▸ TEXT BLOCK:
· · ·

BOOK REVIEW

Jim Shepard touches all bases with "Batting Against Castro"

BATTING AGAINST CASTRO. By Jim Shepard. Knopf. 224 pages. $22.

Reviewed by Seth Rogovoy

(WILLIAMSTOWN, Mass., Oct. 20, 1996) -- Some authors feel the need to insert themselves into their fictions, while others are content with the having created the illusion of something wholly separate from themselves. You can feel the presence of the former -- stylists like Martin Amis, Paul Auster and Philip Roth -- hovering throughout their plots, their characters, in the very words they choose, whereas the latter allow the needs of their individual narratives to dictate their style. Jim Shepard, the author of four previous novels, is an example of the latter type, which is made athletically obvious in "Batting Against Castro," the Williamstown author's new short-story collection featuring 14 stories whose range of style and subject matter is as astonishingly varied as winter-league baseball, German expressionist filmmaking, vulcanology, aerial warfare and teen angst.

· · ·

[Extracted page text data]
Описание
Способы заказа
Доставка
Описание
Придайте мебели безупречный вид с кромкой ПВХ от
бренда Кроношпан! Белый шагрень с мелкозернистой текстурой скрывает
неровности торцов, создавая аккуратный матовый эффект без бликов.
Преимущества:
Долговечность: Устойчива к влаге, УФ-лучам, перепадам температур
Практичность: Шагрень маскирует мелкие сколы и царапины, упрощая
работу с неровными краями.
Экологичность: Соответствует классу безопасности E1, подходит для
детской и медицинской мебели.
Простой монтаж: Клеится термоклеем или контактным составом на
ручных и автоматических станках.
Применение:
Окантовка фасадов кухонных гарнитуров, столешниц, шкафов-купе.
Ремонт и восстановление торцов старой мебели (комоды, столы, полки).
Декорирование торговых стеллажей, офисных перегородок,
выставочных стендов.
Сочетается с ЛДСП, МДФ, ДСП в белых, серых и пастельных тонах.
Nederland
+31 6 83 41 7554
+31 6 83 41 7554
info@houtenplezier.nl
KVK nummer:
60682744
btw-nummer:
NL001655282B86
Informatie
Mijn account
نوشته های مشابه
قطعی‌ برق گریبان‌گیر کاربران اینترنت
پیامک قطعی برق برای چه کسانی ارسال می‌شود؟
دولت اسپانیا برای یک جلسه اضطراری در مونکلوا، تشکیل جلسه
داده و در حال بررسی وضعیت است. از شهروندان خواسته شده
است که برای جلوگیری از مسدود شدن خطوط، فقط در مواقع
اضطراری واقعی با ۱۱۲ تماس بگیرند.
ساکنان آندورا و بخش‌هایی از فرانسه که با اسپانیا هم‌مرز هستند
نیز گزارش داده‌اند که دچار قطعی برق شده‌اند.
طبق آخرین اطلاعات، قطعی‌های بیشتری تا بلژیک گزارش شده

· · ·

▸ TASK PROMPT:
Using the book review, answer briefly:
(a) Which publisher issued "Batting Against Castro"?
(b) Who reviewed the book?
(c) How many stories does the collection contain?
This material comes from a different source than the book review.

▸ EXERCISE RESULT:
(a) Knopf
(b) Seth Rogovoy
(c) 14